Cibi con Omega 3, quattro benefici: stare in forma, diabete, benessere intestino e dimagrire

Consumo di Omega 3 per sostenere il benessere dell’intestino e aiutare a prevenire diabete e altre patologie: i recenti studi

Per tenersi in forma, combattere il diabete e coltivare il benessere dell’intestino, gli Omega 3 rivestono un ruolo davvero importante. Le molecole da essi contenuti svolgono diverse funzioni nell’organismo e sono note per la presenza nelle membrane cellulari, per il mantenimento della loro integrità e per l’azione antinfiammatoria.

Gli Omega 3 un toccasana per il nostro organismo: aiutano il benessere intestinale e favoriscono la flora batterica. Ma oltre a mantenere pulito l'intestino, gli Omega 3 aiuterebbero anche a:

  1. prevenire il diabete;
  2. preservare il cuore;
  3. nutrire il cervello.

Stando, infatti, a quanto riportano diverse ricerche scientifiche, gli alimenti ricchi di Omega 3 aiuterebbero a prevenire infarto, ictus e Alzheimer. Via libera, dunque, al largo consumo di noci, salmone, sardine, gamberi, spinaci, cavolfiori, uova, semi di lino, semi di chia.

Omega 3: la loro azione nel nostro organismo

Gli Omega 3, acidi grassi essenziali per il nostro organismo, fanno bene al nostro corpo per la loro capacità di trasformarsi in Eicosanoidi, sostanze biologicamente attive. I principali acidi grassi Omega 3 sono l’acido linolenico, di origine vegetale, contenuto soprattutto nelle noci, negli oli di lino e canola e nelle verdure a foglia verde, e gli acidi grassi eicosapentaenoico (EPA) e docosaenoico (DHA) presenti in concentrazioni elevate nel grasso dei pesci che esercitano effetti come l’ottimale funzionamento del cervello, della retina e delle gonadi.

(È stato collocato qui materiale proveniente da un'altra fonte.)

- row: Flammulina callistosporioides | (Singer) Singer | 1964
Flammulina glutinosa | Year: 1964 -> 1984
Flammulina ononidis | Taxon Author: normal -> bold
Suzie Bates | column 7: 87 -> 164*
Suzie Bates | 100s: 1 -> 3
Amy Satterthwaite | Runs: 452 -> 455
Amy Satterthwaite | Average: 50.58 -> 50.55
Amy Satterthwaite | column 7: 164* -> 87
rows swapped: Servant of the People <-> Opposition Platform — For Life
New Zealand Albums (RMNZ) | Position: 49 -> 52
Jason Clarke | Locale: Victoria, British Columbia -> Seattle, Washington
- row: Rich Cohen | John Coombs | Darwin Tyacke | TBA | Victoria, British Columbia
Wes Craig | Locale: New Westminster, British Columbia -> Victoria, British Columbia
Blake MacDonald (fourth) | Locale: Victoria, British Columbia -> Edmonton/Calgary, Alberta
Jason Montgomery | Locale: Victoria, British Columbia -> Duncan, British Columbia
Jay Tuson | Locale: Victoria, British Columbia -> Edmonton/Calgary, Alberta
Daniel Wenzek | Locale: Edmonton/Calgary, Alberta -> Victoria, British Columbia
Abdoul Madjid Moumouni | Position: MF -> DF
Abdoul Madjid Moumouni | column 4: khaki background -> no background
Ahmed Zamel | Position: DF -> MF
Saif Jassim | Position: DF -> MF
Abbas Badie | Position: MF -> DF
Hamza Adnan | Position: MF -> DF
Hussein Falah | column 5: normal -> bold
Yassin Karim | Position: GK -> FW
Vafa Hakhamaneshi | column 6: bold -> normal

L’azione degli omega 3 è importante per l’aumento della fluidità delle membrane cellulari, il miglioramento della funzione endoteliale, la modulazione dell’aggregazione piastrinica e dell’infiammazione sistemica, la stabilizzazione delle lesioni ateromasiche. Gli Omega 3 possono pertanto essere considerati utili per:

  1. le malattie infiammatorie: artrite reumatoide, morbo di Chron, la colite ulcerosa;
  2. cura della pelle, per malattie tipo psoriasi;
  3. l'arteriosclerosi e le malattie cardiovascolari: attraverso la riduzione dell’effetto trombogenico e il rallentamento dello sviluppo della placca aterosclerotica;
  4. il metabolismo osseo;
  5. lo sviluppo cognitivo del cervello, aiutando a prevenire morbo di Alzheimer, depressione e disturbi comportamentali, autismo e deficit dell’attenzione (ADHD), schizofrenia;
  6. prevenire patologie quali asma allergico, diabete;
  7. riduzione del rischio di cancro.

Benefici ed effetti positivi degli Omega 3 sull’intestino


Un recente studio dell’Università di Nottingham e del King’s College London, pubblicato sul Scientific Reports, ha confermato che gli alimenti che contengono Omega 3 che contengono grassi acidi contribuiscono a mantenere il benessere intestinale. La conclusione è arrivata dopo che gli studiosi hanno condotto uno studio su 876 donne, sottoposte a un prelievo ematico per verificare i loro livelli di Omega 3, e che hanno compilato questionari relativi alla loro alimentazione. Dai dati raccolti è emerso che le persone che possedevano concentrazioni più elevate di Omega 3 nel sangue avevano anche una flora intestinale migliore capace di garantire il benessere del microbioma e di preservare l’intestino dall’insorgere di patologie.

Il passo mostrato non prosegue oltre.